You and your church could help
Yesterday, January 18, The Inlander published Nate Sanford’s article “More than 200 Spokane churches were asked to open their doors to homeless people during dangerously cold weather — four agreed” Please click on that title and read it. It’s a great introduction to a new local effort grounded in the experience of Julie Garcia of Jewels Helping Hands. The four churches that agreed to do so carefully opened their doors to the unsheltered during the recent cold snap under agreements with and oversight by staffers of Jewels Helping Hands, a number of volunteers, and some help from the neighbors. With twenty beds in each church, eighty beds in total, the effort clearly does not solve the problem of unsheltered homelessness in severe weather, but it helps—and, perhaps more importantly, as an example of something that worked well, the number of participating churches could expand.
Of 227 local churches contacted:
…almost every church said they were interested in supporting the effort. But many expressed concern about potential liability, damage to their buildings and other things that could go wrong.
The biggest hurdle, Edmondson says, was fear.

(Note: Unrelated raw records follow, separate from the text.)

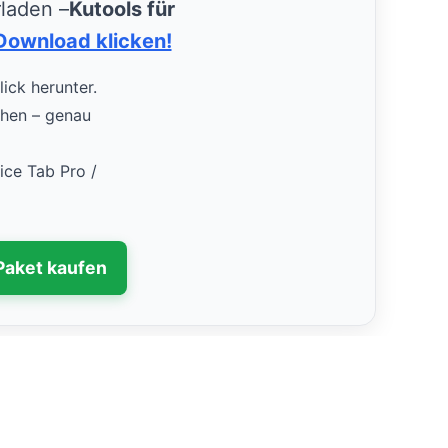
rladen –
Kutools für
Download klicken!
lick herunter.
uchen – genau
fice Tab Pro /
Paket kaufen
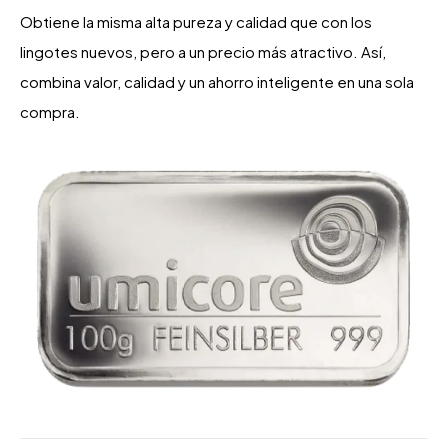
Obtiene la misma alta pureza y calidad que con los
lingotes nuevos, pero a un precio más atractivo. Así,
combina valor, calidad y un ahorro inteligente en una sola
compra.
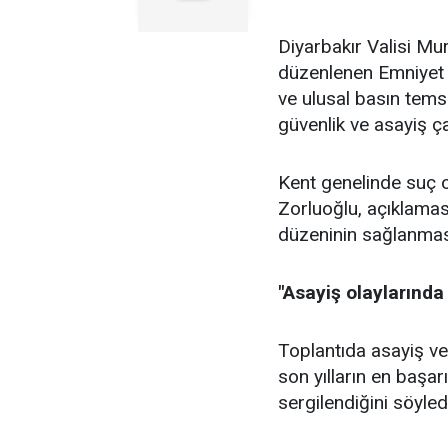
Diyarbakır Valisi M
düzenlenen Emniyet 
ve ulusal basın temsi
güvenlik ve asayiş ç
Kent genelinde suç o
Zorluoğlu, açıklamas
düzeninin sağlanmasın
"Asayiş olaylarında
Toplantıda asayiş ver
son yılların en başar
sergilendiğini söyled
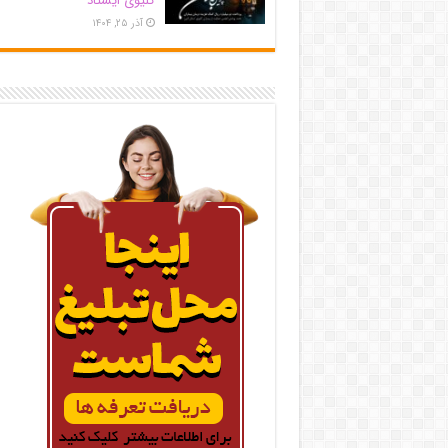
کلیوی ایستاد
آذر ۲۵, ۱۴۰۴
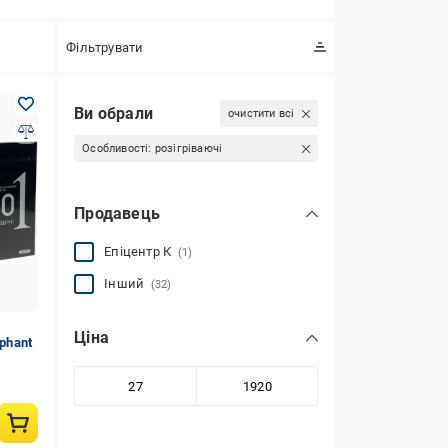
Фільтрувати
Ви обрали
очистити всі
Особливості:
розігріваючі
Продавець
Епіцентр К
(1)
Інший
(32)
Ціна
phant
 10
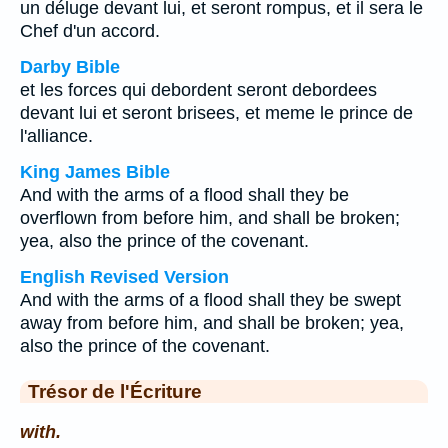
un déluge devant lui, et seront rompus, et il sera le
Chef d'un accord.
Darby Bible
et les forces qui debordent seront debordees
devant lui et seront brisees, et meme le prince de
l'alliance.
King James Bible
And with the arms of a flood shall they be
overflown from before him, and shall be broken;
yea, also the prince of the covenant.
English Revised Version
And with the arms of a flood shall they be swept
away from before him, and shall be broken; yea,
also the prince of the covenant.
Trésor de l'Écriture
with.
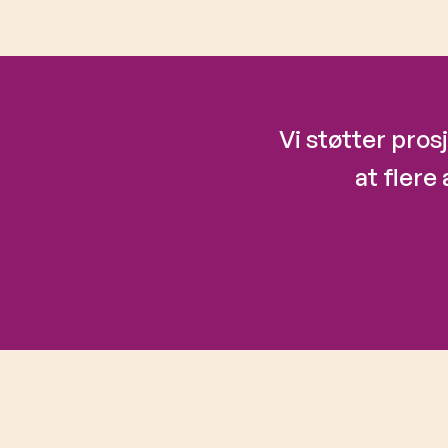
Vi støtter pros
at flere 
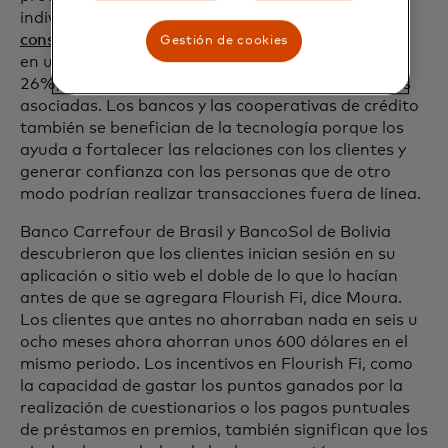
individuos en 2018. Luego de usar Flourish Fi,
los
consumidores aumentaron el valor de sus depósitos
Gestión de cookies
en un 32% y sus pagos de facturas en línea en un
26%, y duplicaron el uso de aplicaciones bancarias
asociadas. Los bancos y las cooperativas de crédito
también se benefician de la tecnología porque los
ayuda a fortalecer las relaciones con los clientes y
generar confianza con las personas que de otro
modo podrían realizar transacciones fuera de línea.
Banco Carrefour de Brasil y BancoSol de Bolivia
descubrieron que los clientes inician sesión en su
aplicación o sitio web el doble de lo que lo hacían
antes de que se agregara Flourish Fi, dice Moura.
Los clientes que antes no ahorraban nada en seis u
ocho meses ahora ahorran unos 600 dólares en el
mismo periodo. Los incentivos en Flourish Fi, como
la capacidad de gastar los puntos ganados por la
realización de cuestionarios o los pagos puntuales
de préstamos en premios, también significan que los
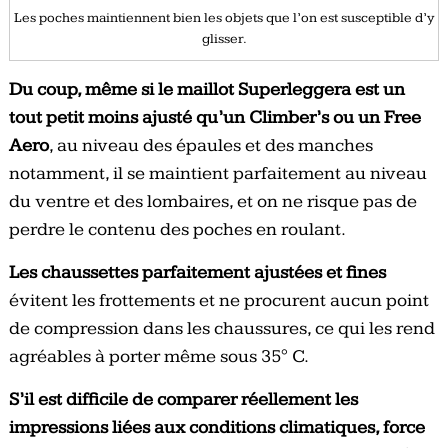
Les poches maintiennent bien les objets que l’on est susceptible d’y
glisser.
Du coup, même si le maillot Superleggera est un
tout petit moins ajusté qu’un Climber’s ou un Free
Aero
, au niveau des épaules et des manches
notamment, il se maintient parfaitement au niveau
du ventre et des lombaires, et on ne risque pas de
perdre le contenu des poches en roulant.
Les chaussettes parfaitement ajustées et fines
évitent les frottements et ne procurent aucun point
de compression dans les chaussures, ce qui les rend
agréables à porter même sous 35° C.
S’il est difficile de comparer réellement les
impressions liées aux conditions climatiques, force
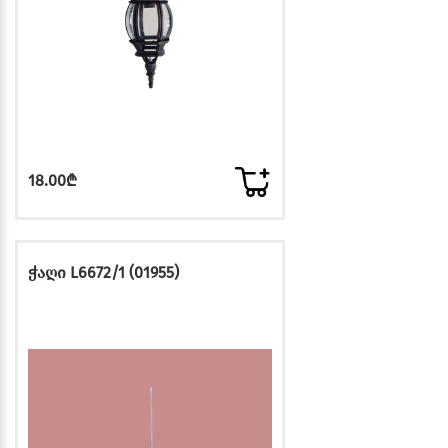
18.00₾
ჭაღი L6672/1 (01955)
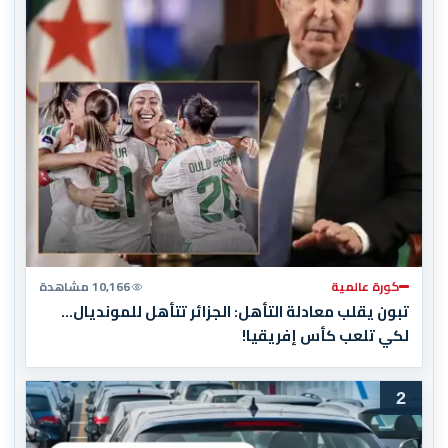
كورة عالمية
10,166 مشاهدة
تبون يقلب معادلة التأهل: الجزائر تتأهل للمونديال…
لكي تلعب كأس إفريقيا!
2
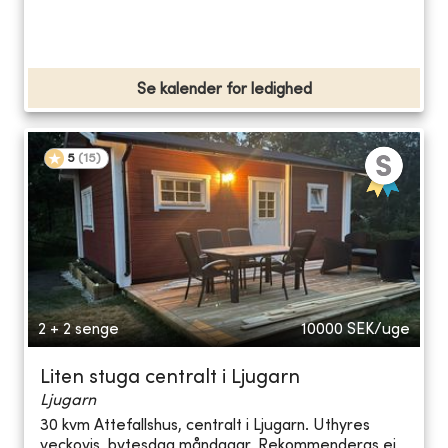
Se kalender for ledighed
5
(
15
)
2 + 2 senge
10000
SEK/uge
Liten stuga centralt i Ljugarn
Ljugarn
30 kvm Attefallshus, centralt i Ljugarn. Uthyres
veckovis, bytesdag måndagar. Rekommenderas ej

Perhaps the current successful trial run of four churches and eighty beds will allay some of the fear Edmondson identifies and free up some other churches to come on board. This cooperation of the current four is an example of the kind of Christian spirit I was brought up to believe in. It focuses on caring for one’s fellow humans, the teachings of Jesus as expressed in the canonical Gospels, rather than dwelling on preparing oneself for the End Times based in the imagery of the Book of Revelation—as so many modern mega-churches seem to do. One hopes that such Christ-based cooperation of these original four churches will spread by example.
I’ve met and talked with, and count as friends. the majority of the people quoted in Nate Sanford’s article. Among those who have volunteered to take a short shift (with a Jewels staffer) at one of the church warming centers, all describe it as a very positive experience. Here’s a link to a five minute videodescribing the experience and how to sign up or help out in other ways.
Keep to the high ground,
P.S. Sadly, there certainly are pastors and churches in the wider Spokane community that seem unlikely to come on board. See “Can Brian Noble Hear Himself?”.